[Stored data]

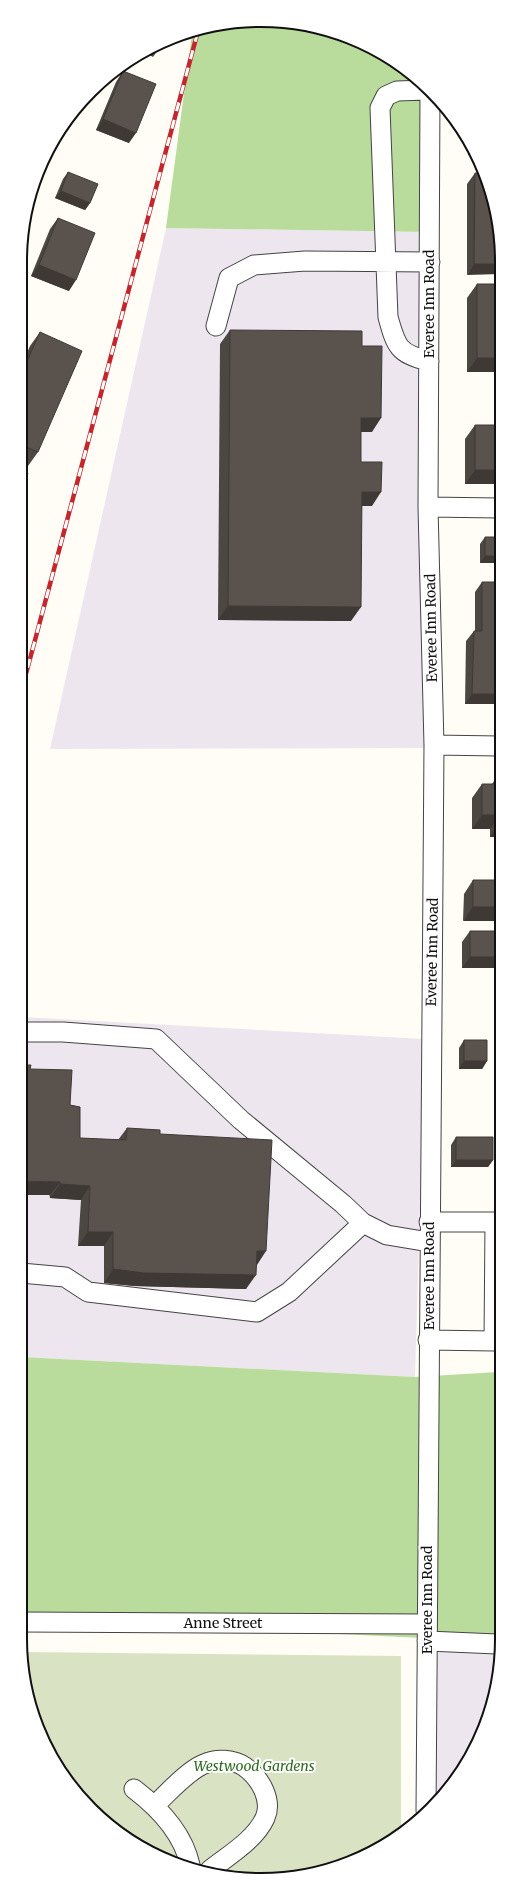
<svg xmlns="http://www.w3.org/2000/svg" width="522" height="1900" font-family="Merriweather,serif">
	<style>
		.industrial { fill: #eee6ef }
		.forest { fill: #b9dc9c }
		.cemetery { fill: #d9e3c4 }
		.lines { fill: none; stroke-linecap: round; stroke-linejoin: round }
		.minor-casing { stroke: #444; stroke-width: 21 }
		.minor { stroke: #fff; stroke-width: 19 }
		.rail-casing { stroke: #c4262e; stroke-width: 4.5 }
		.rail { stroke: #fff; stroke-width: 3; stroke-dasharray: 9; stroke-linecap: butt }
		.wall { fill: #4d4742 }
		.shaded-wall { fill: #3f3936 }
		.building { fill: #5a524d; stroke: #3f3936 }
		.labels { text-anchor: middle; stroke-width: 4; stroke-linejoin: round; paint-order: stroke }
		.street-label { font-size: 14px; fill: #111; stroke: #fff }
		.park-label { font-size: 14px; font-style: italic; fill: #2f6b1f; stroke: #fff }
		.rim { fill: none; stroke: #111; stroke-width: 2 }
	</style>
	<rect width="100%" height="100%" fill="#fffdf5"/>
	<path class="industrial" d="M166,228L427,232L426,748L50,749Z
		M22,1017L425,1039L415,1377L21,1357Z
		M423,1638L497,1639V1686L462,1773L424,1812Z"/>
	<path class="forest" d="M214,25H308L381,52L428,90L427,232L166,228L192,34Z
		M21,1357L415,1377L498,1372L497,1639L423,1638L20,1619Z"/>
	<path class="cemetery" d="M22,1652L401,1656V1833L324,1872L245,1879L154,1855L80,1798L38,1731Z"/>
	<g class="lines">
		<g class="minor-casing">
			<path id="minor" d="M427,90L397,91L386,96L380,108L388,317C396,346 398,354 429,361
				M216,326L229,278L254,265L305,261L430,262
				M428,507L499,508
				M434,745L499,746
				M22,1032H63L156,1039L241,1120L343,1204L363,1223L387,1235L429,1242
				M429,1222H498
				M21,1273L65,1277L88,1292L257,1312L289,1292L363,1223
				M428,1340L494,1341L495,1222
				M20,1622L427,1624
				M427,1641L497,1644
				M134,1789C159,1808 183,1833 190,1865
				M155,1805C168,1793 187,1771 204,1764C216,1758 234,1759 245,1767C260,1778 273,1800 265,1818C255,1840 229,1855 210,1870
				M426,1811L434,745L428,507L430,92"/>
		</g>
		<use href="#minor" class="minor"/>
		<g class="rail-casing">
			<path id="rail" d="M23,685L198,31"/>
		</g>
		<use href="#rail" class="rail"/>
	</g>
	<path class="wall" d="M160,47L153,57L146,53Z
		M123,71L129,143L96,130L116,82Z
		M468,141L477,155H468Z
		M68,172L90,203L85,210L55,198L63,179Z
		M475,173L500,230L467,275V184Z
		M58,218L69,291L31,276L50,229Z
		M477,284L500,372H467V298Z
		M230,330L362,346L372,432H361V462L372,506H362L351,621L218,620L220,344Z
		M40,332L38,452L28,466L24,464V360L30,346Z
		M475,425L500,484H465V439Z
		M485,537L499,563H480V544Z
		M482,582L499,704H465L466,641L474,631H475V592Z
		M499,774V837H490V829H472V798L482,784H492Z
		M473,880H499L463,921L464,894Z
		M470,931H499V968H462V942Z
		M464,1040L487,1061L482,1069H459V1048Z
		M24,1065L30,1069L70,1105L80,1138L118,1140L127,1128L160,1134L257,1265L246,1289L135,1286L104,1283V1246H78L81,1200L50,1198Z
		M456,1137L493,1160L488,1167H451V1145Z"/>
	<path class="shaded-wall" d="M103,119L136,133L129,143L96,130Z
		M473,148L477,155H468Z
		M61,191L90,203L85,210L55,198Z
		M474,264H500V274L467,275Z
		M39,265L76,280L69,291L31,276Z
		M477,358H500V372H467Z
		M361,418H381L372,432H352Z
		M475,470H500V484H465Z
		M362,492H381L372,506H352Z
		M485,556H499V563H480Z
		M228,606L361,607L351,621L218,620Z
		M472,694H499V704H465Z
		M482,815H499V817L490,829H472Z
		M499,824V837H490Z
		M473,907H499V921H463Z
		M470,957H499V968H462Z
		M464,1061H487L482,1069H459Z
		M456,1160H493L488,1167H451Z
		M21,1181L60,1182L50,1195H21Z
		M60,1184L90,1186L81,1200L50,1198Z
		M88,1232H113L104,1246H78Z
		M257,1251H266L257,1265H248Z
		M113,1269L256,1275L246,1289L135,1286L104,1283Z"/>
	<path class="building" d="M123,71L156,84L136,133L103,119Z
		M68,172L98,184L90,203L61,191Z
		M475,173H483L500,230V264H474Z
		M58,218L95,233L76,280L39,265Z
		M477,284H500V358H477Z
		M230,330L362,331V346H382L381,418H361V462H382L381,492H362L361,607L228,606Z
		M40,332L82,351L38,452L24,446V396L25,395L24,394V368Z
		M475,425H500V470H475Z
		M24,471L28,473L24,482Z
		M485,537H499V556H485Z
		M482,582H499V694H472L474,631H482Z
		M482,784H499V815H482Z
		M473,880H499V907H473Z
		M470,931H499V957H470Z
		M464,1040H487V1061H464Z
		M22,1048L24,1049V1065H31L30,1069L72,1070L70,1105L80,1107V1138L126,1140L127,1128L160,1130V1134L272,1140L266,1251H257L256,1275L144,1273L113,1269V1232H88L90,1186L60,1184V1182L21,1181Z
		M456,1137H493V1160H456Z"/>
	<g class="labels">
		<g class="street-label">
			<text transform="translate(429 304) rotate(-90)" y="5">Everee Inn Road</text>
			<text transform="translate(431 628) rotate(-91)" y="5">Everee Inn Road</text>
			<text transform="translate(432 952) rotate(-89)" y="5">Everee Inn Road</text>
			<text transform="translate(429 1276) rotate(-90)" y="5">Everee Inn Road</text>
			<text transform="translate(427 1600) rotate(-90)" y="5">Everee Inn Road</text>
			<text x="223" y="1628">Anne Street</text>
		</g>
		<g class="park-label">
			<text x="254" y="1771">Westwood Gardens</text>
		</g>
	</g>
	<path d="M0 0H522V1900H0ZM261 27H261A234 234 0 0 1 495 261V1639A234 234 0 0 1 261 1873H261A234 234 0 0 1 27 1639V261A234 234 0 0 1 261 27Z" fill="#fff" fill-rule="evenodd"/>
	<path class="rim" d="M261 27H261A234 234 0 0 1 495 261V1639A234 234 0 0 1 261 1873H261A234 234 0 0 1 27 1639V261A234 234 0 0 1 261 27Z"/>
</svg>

### Aim of the task
Among the records, find every line with the word "wall" and copy it.

### Solution for this exercise
		.wall { fill: #4d4742 }
		.shaded-wall { fill: #3f3936 }
	<path class="wall" d="M160,47L153,57L146,53Z
	<path class="shaded-wall" d="M103,119L136,133L129,143L96,130Z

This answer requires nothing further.